On Feb 27, 2009, at 3:10 PM, Ben Zealley wrote:

>
> Hi all,
>
> I've got a requirement that seems like it should be fairly
> straightforward, but my own attempts to work out the necessary code
> have just become more and more contrived, and still don't work :( so
> I'm hoping someone more familiar with SQLA's design can suggest a
> better approach!
>
> Background:
> I have a function which creates a query 'q' on a mapped class (Foo),
> then applies one or more filter criteria, before finally executing the
> query and returning a list of results. In general the individual
> criteria might apply to any attribute of the mapped class; I have the
> attribute name (at this point anyway) as a string 'attr'. The criteria
> may also use various modes; I convert these into an SQL operator
> 'sqlop' (so for example 'exact' becomes '=', 'exclude' becomes ' NOT
> LIKE ', etc.)
>
> So the generative filter() call is basically just:
>
> q = q.filter(attr + sqlop + ":val").params(val=test)

you might want to look into a functional approach here, i.e.  
sqlop(MyClass.attr, test).   More extensible, less typing (no need for  
params()), etc..   For example:

from operator import eq

def exact(x, y):
     return eq(x,y)

You can also create custom comparison operations on any mapped  
attribute using the "comparator" argument to column_property() or  
relation().

http://www.sqlalchemy.org/docs/05/mappers.html#id2

note that you can add any kind of method to a Comparator in the most  
recent release of SQLAlchemy (such as your exact() method).

> Now the problem:
> That all works fine until I want to filter on attributes that are
> relational. Say Foo has a one-to-many or many-to-one relation to Bar
> ('rBar'). When I try to filter Foo on rBar, I want "those Foos whose
> rBar collection includes at least one Bar whose Title attribute
> matches the criterion" if it's one-to-many, or "those Foos whose rBar
> points to a Bar whose Title matches the criterion" if it's many-to-
> one.

SQLA has operators has() and any() which support this directly.  the  
joins are created via correlation within an EXISTS clause.

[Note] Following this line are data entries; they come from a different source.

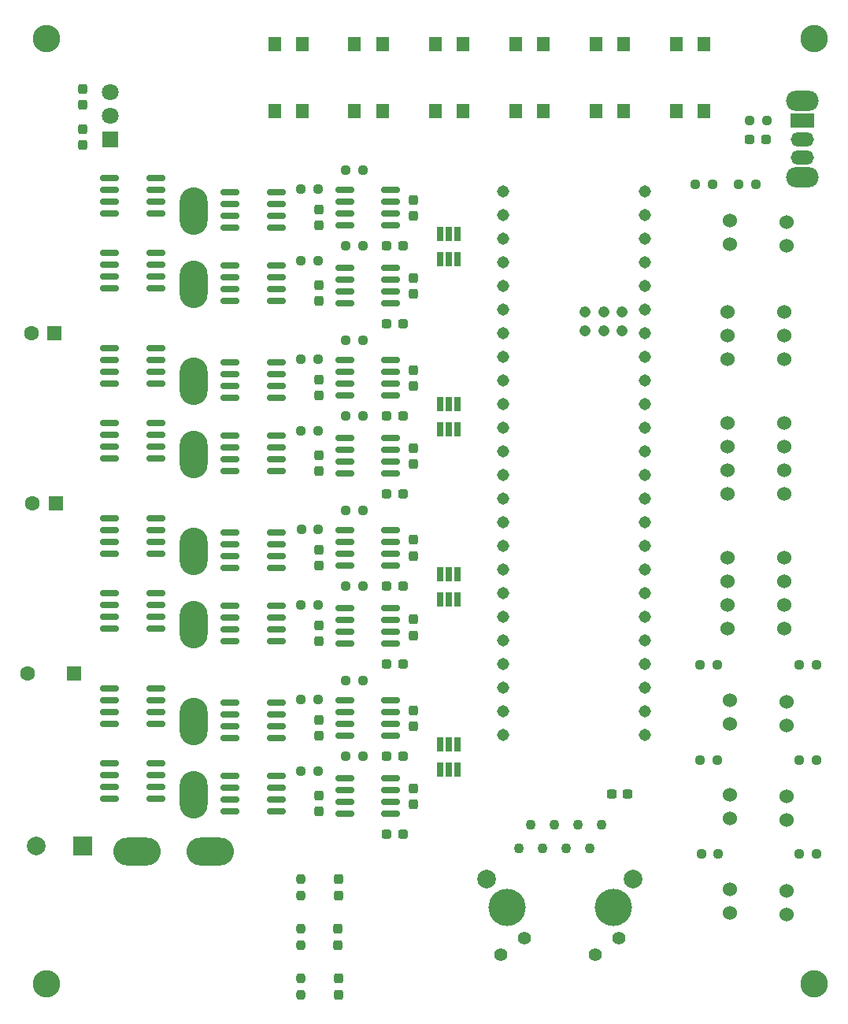
<source format=gts>
G04 #@! TF.GenerationSoftware,KiCad,Pcbnew,7.0.7*
G04 #@! TF.CreationDate,2024-04-12T20:50:38-05:00*
G04 #@! TF.ProjectId,Science_Actuation,53636965-6e63-4655-9f41-637475617469,rev?*
G04 #@! TF.SameCoordinates,Original*
G04 #@! TF.FileFunction,Soldermask,Top*
G04 #@! TF.FilePolarity,Negative*
%FSLAX46Y46*%
G04 Gerber Fmt 4.6, Leading zero omitted, Abs format (unit mm)*
G04 Created by KiCad (PCBNEW 7.0.7) date 2024-04-12 20:50:38*
%MOMM*%
%LPD*%
G01*
G04 APERTURE LIST*
G04 Aperture macros list*
%AMRoundRect*
0 Rectangle with rounded corners*
0 $1 Rounding radius*
0 $2 $3 $4 $5 $6 $7 $8 $9 X,Y pos of 4 corners*
0 Add a 4 corners polygon primitive as box body*
4,1,4,$2,$3,$4,$5,$6,$7,$8,$9,$2,$3,0*
0 Add four circle primitives for the rounded corners*
1,1,$1+$1,$2,$3*
1,1,$1+$1,$4,$5*
1,1,$1+$1,$6,$7*
1,1,$1+$1,$8,$9*
0 Add four rect primitives between the rounded corners*
20,1,$1+$1,$2,$3,$4,$5,0*
20,1,$1+$1,$4,$5,$6,$7,0*
20,1,$1+$1,$6,$7,$8,$9,0*
20,1,$1+$1,$8,$9,$2,$3,0*%
G04 Aperture macros list end*
%ADD10R,0.650000X1.560000*%
%ADD11RoundRect,0.237500X-0.287500X-0.237500X0.287500X-0.237500X0.287500X0.237500X-0.287500X0.237500X0*%
%ADD12R,1.400000X1.600000*%
%ADD13RoundRect,0.237500X0.237500X-0.300000X0.237500X0.300000X-0.237500X0.300000X-0.237500X-0.300000X0*%
%ADD14RoundRect,0.237500X-0.250000X-0.237500X0.250000X-0.237500X0.250000X0.237500X-0.250000X0.237500X0*%
%ADD15RoundRect,0.150000X0.825000X0.150000X-0.825000X0.150000X-0.825000X-0.150000X0.825000X-0.150000X0*%
%ADD16RoundRect,0.237500X0.287500X0.237500X-0.287500X0.237500X-0.287500X-0.237500X0.287500X-0.237500X0*%
%ADD17C,1.308000*%
%ADD18C,1.208000*%
%ADD19R,1.600000X1.600000*%
%ADD20C,1.600000*%
%ADD21RoundRect,0.237500X-0.237500X0.287500X-0.237500X-0.287500X0.237500X-0.287500X0.237500X0.287500X0*%
%ADD22C,1.524000*%
%ADD23RoundRect,0.237500X-0.237500X0.250000X-0.237500X-0.250000X0.237500X-0.250000X0.237500X0.250000X0*%
%ADD24RoundRect,0.237500X0.250000X0.237500X-0.250000X0.237500X-0.250000X-0.237500X0.250000X-0.237500X0*%
%ADD25RoundRect,0.237500X-0.237500X0.300000X-0.237500X-0.300000X0.237500X-0.300000X0.237500X0.300000X0*%
%ADD26O,3.500000X2.200000*%
%ADD27R,2.500000X1.500000*%
%ADD28O,2.500000X1.500000*%
%ADD29R,2.000000X2.000000*%
%ADD30C,2.000000*%
%ADD31C,2.946400*%
%ADD32C,1.100000*%
%ADD33C,1.400000*%
%ADD34C,4.000000*%
%ADD35R,1.800000X1.800000*%
%ADD36C,1.800000*%
%ADD37RoundRect,0.237500X0.300000X0.237500X-0.300000X0.237500X-0.300000X-0.237500X0.300000X-0.237500X0*%
%ADD38O,5.100000X3.000000*%
%ADD39O,3.000000X5.100000*%
G04 APERTURE END LIST*
D10*
X127230297Y-82296000D03*
X126280297Y-82296000D03*
X125330297Y-82296000D03*
X125330297Y-84996000D03*
X126280297Y-84996000D03*
X127230297Y-84996000D03*
D11*
X119563297Y-65278000D03*
X121313297Y-65278000D03*
D12*
X124780297Y-50844000D03*
X124780297Y-43644000D03*
X127780297Y-50844000D03*
X127780297Y-43644000D03*
D13*
X112310297Y-107796500D03*
X112310297Y-106071500D03*
D14*
X153307797Y-110363000D03*
X155132797Y-110363000D03*
D15*
X119992297Y-99695000D03*
X119992297Y-98425000D03*
X119992297Y-97155000D03*
X119992297Y-95885000D03*
X115042297Y-95885000D03*
X115042297Y-97155000D03*
X115042297Y-98425000D03*
X115042297Y-99695000D03*
D13*
X112310297Y-71220500D03*
X112310297Y-69495500D03*
D16*
X160387000Y-53848000D03*
X158637000Y-53848000D03*
D17*
X132122297Y-61976000D03*
X132122297Y-64516000D03*
X132122297Y-67056000D03*
X132122297Y-69596000D03*
X132122297Y-94996000D03*
X147362297Y-64516000D03*
X132122297Y-72136000D03*
X132122297Y-74676000D03*
X132122297Y-77216000D03*
X132122297Y-79756000D03*
X132122297Y-82296000D03*
X132122297Y-84836000D03*
X132122297Y-87376000D03*
X132122297Y-89916000D03*
X132122297Y-92456000D03*
X147362297Y-92456000D03*
X147362297Y-89916000D03*
X147362297Y-87376000D03*
X147362297Y-84836000D03*
X147362297Y-82296000D03*
X147362297Y-79756000D03*
X147362297Y-77216000D03*
X147362297Y-74676000D03*
X147362297Y-72136000D03*
X147362297Y-69596000D03*
X147362297Y-67056000D03*
X132122297Y-97536000D03*
X132122297Y-100076000D03*
X132122297Y-102616000D03*
X132122297Y-105156000D03*
X132122297Y-107696000D03*
X132122297Y-110236000D03*
X132122297Y-112776000D03*
X132122297Y-115316000D03*
X132122297Y-117856000D03*
X147362297Y-117856000D03*
X147362297Y-115316000D03*
X147362297Y-112776000D03*
X147362297Y-110236000D03*
X147362297Y-107696000D03*
X147362297Y-105156000D03*
X147362297Y-102616000D03*
X147362297Y-100076000D03*
X147362297Y-97536000D03*
X132122297Y-59436000D03*
X147362297Y-94996000D03*
X147362297Y-61976000D03*
D18*
X142912297Y-74406000D03*
X142912297Y-72406000D03*
X144912297Y-72406000D03*
X144912297Y-74406000D03*
X140912297Y-74406000D03*
X140912297Y-72406000D03*
D17*
X147362297Y-59436000D03*
D14*
X153411297Y-130683000D03*
X155236297Y-130683000D03*
D15*
X107673297Y-107823000D03*
X107673297Y-106553000D03*
X107673297Y-105283000D03*
X107673297Y-104013000D03*
X102723297Y-104013000D03*
X102723297Y-105283000D03*
X102723297Y-106553000D03*
X102723297Y-107823000D03*
X119992297Y-71501000D03*
X119992297Y-70231000D03*
X119992297Y-68961000D03*
X119992297Y-67691000D03*
X115042297Y-67691000D03*
X115042297Y-68961000D03*
X115042297Y-70231000D03*
X115042297Y-71501000D03*
X94719297Y-98425000D03*
X94719297Y-97155000D03*
X94719297Y-95885000D03*
X94719297Y-94615000D03*
X89769297Y-94615000D03*
X89769297Y-95885000D03*
X89769297Y-97155000D03*
X89769297Y-98425000D03*
X94719297Y-124714000D03*
X94719297Y-123444000D03*
X94719297Y-122174000D03*
X94719297Y-120904000D03*
X89769297Y-120904000D03*
X89769297Y-122174000D03*
X89769297Y-123444000D03*
X89769297Y-124714000D03*
D19*
X83986380Y-92964000D03*
D20*
X81486380Y-92964000D03*
D21*
X114402000Y-133378000D03*
X114402000Y-135128000D03*
D22*
X156506297Y-116713000D03*
X156506297Y-114173000D03*
D23*
X110338000Y-133340500D03*
X110338000Y-135165500D03*
D10*
X127230297Y-100584000D03*
X126280297Y-100584000D03*
X125330297Y-100584000D03*
X125330297Y-103284000D03*
X126280297Y-103284000D03*
X127230297Y-103284000D03*
D15*
X119992297Y-108077000D03*
X119992297Y-106807000D03*
X119992297Y-105537000D03*
X119992297Y-104267000D03*
X115042297Y-104267000D03*
X115042297Y-105537000D03*
X115042297Y-106807000D03*
X115042297Y-108077000D03*
D13*
X112310297Y-89508500D03*
X112310297Y-87783500D03*
D24*
X117032797Y-75438000D03*
X115207797Y-75438000D03*
D25*
X86910297Y-48413500D03*
X86910297Y-50138500D03*
D24*
X112206797Y-121793000D03*
X110381797Y-121793000D03*
D10*
X127230297Y-64008000D03*
X126280297Y-64008000D03*
X125330297Y-64008000D03*
X125330297Y-66708000D03*
X126280297Y-66708000D03*
X127230297Y-66708000D03*
D22*
X162602297Y-114300000D03*
X162602297Y-116840000D03*
D12*
X107508297Y-50800000D03*
X107508297Y-43600000D03*
X110508297Y-50800000D03*
X110508297Y-43600000D03*
D13*
X86910297Y-54456500D03*
X86910297Y-52731500D03*
D10*
X127230297Y-118872000D03*
X126280297Y-118872000D03*
X125330297Y-118872000D03*
X125330297Y-121572000D03*
X126280297Y-121572000D03*
X127230297Y-121572000D03*
D13*
X122470297Y-88746500D03*
X122470297Y-87021500D03*
D26*
X164294500Y-49748000D03*
X164294500Y-57948000D03*
D27*
X164294500Y-51848000D03*
D28*
X164294500Y-53848000D03*
X164294500Y-55848000D03*
D24*
X117032797Y-112014000D03*
X115207797Y-112014000D03*
D29*
X86910297Y-129794000D03*
D30*
X81910297Y-129794000D03*
D31*
X165536880Y-42981880D03*
D22*
X162348297Y-98806000D03*
X162348297Y-101346000D03*
X162348297Y-103886000D03*
X162348297Y-106426000D03*
X162348297Y-106426000D03*
D15*
X94719297Y-116713000D03*
X94719297Y-115443000D03*
X94719297Y-114173000D03*
X94719297Y-112903000D03*
X89769297Y-112903000D03*
X89769297Y-114173000D03*
X89769297Y-115443000D03*
X89769297Y-116713000D03*
D22*
X156506297Y-126873000D03*
X156506297Y-124333000D03*
D15*
X107673297Y-81661000D03*
X107673297Y-80391000D03*
X107673297Y-79121000D03*
X107673297Y-77851000D03*
X102723297Y-77851000D03*
X102723297Y-79121000D03*
X102723297Y-80391000D03*
X102723297Y-81661000D03*
X107673297Y-99949000D03*
X107673297Y-98679000D03*
X107673297Y-97409000D03*
X107673297Y-96139000D03*
X102723297Y-96139000D03*
X102723297Y-97409000D03*
X102723297Y-98679000D03*
X102723297Y-99949000D03*
D24*
X165800797Y-110363000D03*
X163975797Y-110363000D03*
D11*
X119563297Y-120142000D03*
X121313297Y-120142000D03*
D15*
X94719297Y-69850000D03*
X94719297Y-68580000D03*
X94719297Y-67310000D03*
X94719297Y-66040000D03*
X89769297Y-66040000D03*
X89769297Y-67310000D03*
X89769297Y-68580000D03*
X89769297Y-69850000D03*
X119992297Y-126365000D03*
X119992297Y-125095000D03*
X119992297Y-123825000D03*
X119992297Y-122555000D03*
X115042297Y-122555000D03*
X115042297Y-123825000D03*
X115042297Y-125095000D03*
X115042297Y-126365000D03*
D14*
X157433000Y-58674000D03*
X159258000Y-58674000D03*
D23*
X110338000Y-138674500D03*
X110338000Y-140499500D03*
D19*
X85968651Y-111252000D03*
D20*
X80968651Y-111252000D03*
D15*
X107673297Y-89535000D03*
X107673297Y-88265000D03*
X107673297Y-86995000D03*
X107673297Y-85725000D03*
X102723297Y-85725000D03*
X102723297Y-86995000D03*
X102723297Y-88265000D03*
X102723297Y-89535000D03*
D13*
X122470297Y-80364500D03*
X122470297Y-78639500D03*
D15*
X107673297Y-118237000D03*
X107673297Y-116967000D03*
X107673297Y-115697000D03*
X107673297Y-114427000D03*
X102723297Y-114427000D03*
X102723297Y-115697000D03*
X102723297Y-116967000D03*
X102723297Y-118237000D03*
X94719297Y-88138000D03*
X94719297Y-86868000D03*
X94719297Y-85598000D03*
X94719297Y-84328000D03*
X89769297Y-84328000D03*
X89769297Y-85598000D03*
X89769297Y-86868000D03*
X89769297Y-88138000D03*
D24*
X154582500Y-58674000D03*
X152757500Y-58674000D03*
D12*
X150688297Y-50844000D03*
X150688297Y-43644000D03*
X153688297Y-50844000D03*
X153688297Y-43644000D03*
D31*
X82986880Y-42981880D03*
D22*
X156506297Y-137033000D03*
X156506297Y-134493000D03*
D15*
X119992297Y-81407000D03*
X119992297Y-80137000D03*
X119992297Y-78867000D03*
X119992297Y-77597000D03*
X115042297Y-77597000D03*
X115042297Y-78867000D03*
X115042297Y-80137000D03*
X115042297Y-81407000D03*
D22*
X156252297Y-77470000D03*
X156252297Y-74930000D03*
X156252297Y-72390000D03*
D15*
X94719297Y-61849000D03*
X94719297Y-60579000D03*
X94719297Y-59309000D03*
X94719297Y-58039000D03*
X89769297Y-58039000D03*
X89769297Y-59309000D03*
X89769297Y-60579000D03*
X89769297Y-61849000D03*
D22*
X156252297Y-106426000D03*
X156252297Y-103886000D03*
X156252297Y-101346000D03*
X156252297Y-98806000D03*
X156252297Y-98806000D03*
D13*
X122470297Y-107161500D03*
X122470297Y-105436500D03*
D21*
X114402000Y-144046000D03*
X114402000Y-145796000D03*
D24*
X112206797Y-85217000D03*
X110381797Y-85217000D03*
D15*
X107673297Y-71247000D03*
X107673297Y-69977000D03*
X107673297Y-68707000D03*
X107673297Y-67437000D03*
X102723297Y-67437000D03*
X102723297Y-68707000D03*
X102723297Y-69977000D03*
X102723297Y-71247000D03*
D31*
X82986880Y-144581880D03*
D24*
X117032797Y-57150000D03*
X115207797Y-57150000D03*
D11*
X119577297Y-101854000D03*
X121327297Y-101854000D03*
D22*
X156506297Y-65151000D03*
X156506297Y-62611000D03*
D13*
X112310297Y-99668500D03*
X112310297Y-97943500D03*
D12*
X116120297Y-50800000D03*
X116120297Y-43600000D03*
X119120297Y-50800000D03*
X119120297Y-43600000D03*
D11*
X119563297Y-110236000D03*
X121313297Y-110236000D03*
D15*
X119992297Y-89789000D03*
X119992297Y-88519000D03*
X119992297Y-87249000D03*
X119992297Y-85979000D03*
X115042297Y-85979000D03*
X115042297Y-87249000D03*
X115042297Y-88519000D03*
X115042297Y-89789000D03*
X119992297Y-117983000D03*
X119992297Y-116713000D03*
X119992297Y-115443000D03*
X119992297Y-114173000D03*
X115042297Y-114173000D03*
X115042297Y-115443000D03*
X115042297Y-116713000D03*
X115042297Y-117983000D03*
D24*
X165800797Y-130683000D03*
X163975797Y-130683000D03*
D15*
X107673297Y-63373000D03*
X107673297Y-62103000D03*
X107673297Y-60833000D03*
X107673297Y-59563000D03*
X102723297Y-59563000D03*
X102723297Y-60833000D03*
X102723297Y-62103000D03*
X102723297Y-63373000D03*
D13*
X122470297Y-98626000D03*
X122470297Y-96901000D03*
D24*
X112230297Y-95758000D03*
X110405297Y-95758000D03*
D12*
X133416297Y-50844000D03*
X133416297Y-43644000D03*
X136416297Y-50844000D03*
X136416297Y-43644000D03*
D22*
X162602297Y-124460000D03*
X162602297Y-127000000D03*
D11*
X119563297Y-128524000D03*
X121313297Y-128524000D03*
D22*
X162602297Y-62738000D03*
X162602297Y-65278000D03*
D11*
X119577297Y-83566000D03*
X121327297Y-83566000D03*
D15*
X119992297Y-63119000D03*
X119992297Y-61849000D03*
X119992297Y-60579000D03*
X119992297Y-59309000D03*
X115042297Y-59309000D03*
X115042297Y-60579000D03*
X115042297Y-61849000D03*
X115042297Y-63119000D03*
D19*
X83859380Y-74676000D03*
D20*
X81359380Y-74676000D03*
D24*
X117032797Y-83566000D03*
X115207797Y-83566000D03*
D31*
X165536880Y-144581880D03*
D32*
X133756000Y-130048000D03*
X135026000Y-127508000D03*
X136296000Y-130048000D03*
X137566000Y-127508000D03*
X138836000Y-130048000D03*
X140106000Y-127508000D03*
X141376000Y-130048000D03*
X142646000Y-127508000D03*
D33*
X131876000Y-141478000D03*
X134416000Y-139688000D03*
X141986000Y-141478000D03*
X144526000Y-139688000D03*
D34*
X132486000Y-136398000D03*
X143916000Y-136398000D03*
D30*
X130326000Y-133348000D03*
X146076000Y-133348000D03*
D22*
X156252297Y-91948000D03*
X156252297Y-89408000D03*
X156252297Y-86868000D03*
X156252297Y-84328000D03*
X156252297Y-84328000D03*
D24*
X117032797Y-65278000D03*
X115207797Y-65278000D03*
X112206797Y-59182000D03*
X110381797Y-59182000D03*
X117032797Y-101854000D03*
X115207797Y-101854000D03*
D15*
X94719297Y-106426000D03*
X94719297Y-105156000D03*
X94719297Y-103886000D03*
X94719297Y-102616000D03*
X89769297Y-102616000D03*
X89769297Y-103886000D03*
X89769297Y-105156000D03*
X89769297Y-106426000D03*
D22*
X162348297Y-84328000D03*
X162348297Y-86868000D03*
X162348297Y-89408000D03*
X162348297Y-91948000D03*
X162348297Y-91948000D03*
D24*
X112206797Y-66929000D03*
X110381797Y-66929000D03*
D13*
X122470297Y-62076500D03*
X122470297Y-60351500D03*
D24*
X112206797Y-103886000D03*
X110381797Y-103886000D03*
D15*
X107673297Y-126111000D03*
X107673297Y-124841000D03*
X107673297Y-123571000D03*
X107673297Y-122301000D03*
X102723297Y-122301000D03*
X102723297Y-123571000D03*
X102723297Y-124841000D03*
X102723297Y-126111000D03*
D13*
X112310297Y-81380500D03*
X112310297Y-79655500D03*
D23*
X110338000Y-144008500D03*
X110338000Y-145833500D03*
D24*
X112206797Y-114046000D03*
X110381797Y-114046000D03*
D13*
X122470297Y-70458500D03*
X122470297Y-68733500D03*
X112310297Y-126084500D03*
X112310297Y-124359500D03*
D22*
X162348297Y-72390000D03*
X162348297Y-74930000D03*
X162348297Y-77470000D03*
D24*
X117032797Y-93726000D03*
X115207797Y-93726000D03*
D12*
X142052297Y-50844000D03*
X142052297Y-43644000D03*
X145052297Y-50844000D03*
X145052297Y-43644000D03*
D13*
X112310297Y-117956500D03*
X112310297Y-116231500D03*
D24*
X117032797Y-120142000D03*
X115207797Y-120142000D03*
X165800797Y-120586500D03*
X163975797Y-120586500D03*
X112206797Y-77470000D03*
X110381797Y-77470000D03*
D35*
X89836297Y-53858000D03*
D36*
X89836297Y-51318000D03*
X89836297Y-48778000D03*
D22*
X162602297Y-134620000D03*
X162602297Y-137160000D03*
D11*
X119577297Y-91948000D03*
X121327297Y-91948000D03*
D21*
X114289000Y-138712000D03*
X114289000Y-140462000D03*
D14*
X153307797Y-120586500D03*
X155132797Y-120586500D03*
D37*
X145515500Y-124206000D03*
X143790500Y-124206000D03*
D13*
X122470297Y-116940500D03*
X122470297Y-115215500D03*
X112310297Y-63092500D03*
X112310297Y-61367500D03*
D15*
X94719297Y-80137000D03*
X94719297Y-78867000D03*
X94719297Y-77597000D03*
X94719297Y-76327000D03*
X89769297Y-76327000D03*
X89769297Y-77597000D03*
X89769297Y-78867000D03*
X89769297Y-80137000D03*
D11*
X119563297Y-73660000D03*
X121313297Y-73660000D03*
D24*
X160424500Y-51816000D03*
X158599500Y-51816000D03*
D13*
X122470297Y-125322500D03*
X122470297Y-123597500D03*
D38*
X100626297Y-130366800D03*
X92752297Y-130366800D03*
D39*
X98783497Y-124333000D03*
X98783497Y-116459000D03*
X98783497Y-69469000D03*
X98783497Y-61595000D03*
X98783497Y-87757000D03*
X98783497Y-79883000D03*
X98783497Y-106045000D03*
X98783497Y-98171000D03*
M02*

</source>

http://www.sqlalchemy.org/docs/05/ormtutorial.html#using-exists


> Huge bonus points if your solution also works for a self-referential
> many-to-many relation that uses an association table (there are two,
> 'rFooPrecedes' and 'rFooFollows', which are Foo-Foo links via the
> FooPrecedence mapped class; here I'd want to filter based on the
> titles of the attached Foos, not on the titles of the FooPrecedence
> entries that link them).

has() and any() all handle this automatically.